In broad terms, though, BYOD is already well covered by existing laws and conventions, even if they were not originally written with BYOD in mind. “The laws relevant to BYOD would be the general context of employment law, which will be the Employment Rights Act 1996; the ACAS code of practice on disciplinary and grievance procedures; and, the Data Protection Act,” says Barker.

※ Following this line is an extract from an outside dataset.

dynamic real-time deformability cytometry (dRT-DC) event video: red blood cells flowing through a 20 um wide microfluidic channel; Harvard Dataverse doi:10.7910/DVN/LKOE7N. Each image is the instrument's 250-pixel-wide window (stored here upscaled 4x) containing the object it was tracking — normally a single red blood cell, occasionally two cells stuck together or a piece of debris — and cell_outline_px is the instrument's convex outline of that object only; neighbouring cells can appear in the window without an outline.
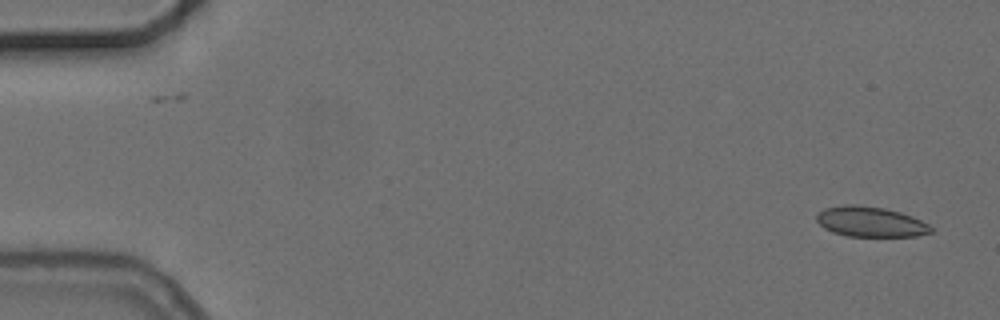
{"species": "common noctule bat (a hibernating species)", "species_latin": "Nyctalus noctula", "temperature_condition": "cold", "stored_images_in_passage": 8, "camera_frame_rate_fps": 3000, "um_per_image_px": 0.085, "animal": {"sex": "female", "body_mass_g": 24.6, "forearm_length_mm": 56.2}, "frame": {"image": 1, "passage_image": 1, "time_ms": 0.0, "image_size_px": [1000, 320], "cell_outline_px": [[932, 232], [916, 236], [848, 236], [832, 232], [824, 228], [816, 220], [816, 216], [824, 208], [848, 204], [852, 204], [884, 208], [900, 212], [912, 216], [928, 224], [932, 228]], "centroid_in_image_um": [73.98, 18.85], "position_along_channel_um": 11.0, "area_um2": 20.0}}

She continues: “Specifically, in relation to BYOD, it will also depend on the contractual terms under which a person uses their own device – that’s the ‘deal’ between employer and employee.”
That is why organisations have been urged to develop their own policies on BYOD: in order to cover themselves under the terms and conditions of employment that govern their relationships with staff.
Generally speaking, she adds, employers ought to set similar boundaries on staff using BYOD devices that they would expect if staff were using company supplied kit. “Although obviously the member of staff can use it for private use as well,” she adds, and this private use needs to be respected by the employer.
She continues: “The employer is also going to have to – and this is the intrusive bit – reserve the right to monitor and to inspect the device in order to investigate potential problems.
Put like that, and suddenly it doesn’t sound quite so enticing. Indeed, many software vendors also promote such capabilities as the ability to remote wipe some or all of the storage of a smartphone or tablet computer should the member of staff lose the device or, worse still, go to work for a bitter rival.
“And the device is almost certainly mobile, so you will have security implications related to that, too,” she adds. “What is key is, what happens when they leave or you suspend them?”
While current laws and regulations that encompass BYOD are quite flexible, one of the big problems surrounding it, adds Kathryn Wynn, a senior associate with law firm Pinsent Masons, is that there is no specific legislation relating to it. “Most of the laws [relating to BYOD] were written over 10 years ago and never really envisaged the concept of BYOD,” says Wynn.
Even so, a first step is to draw up a reasonable, binding policy on BYOD based on rights and responsibilities under existing laws.
Practical Law, the online legal advisory service run by Thomson Reuters and widely used in business, has even drawn up a draft BYOD policy document that subscribers can consider. It is intended both to explain to staff the risks that the company is exposed to when it adopts BYOD, as well as to prescribe a code of behaviour.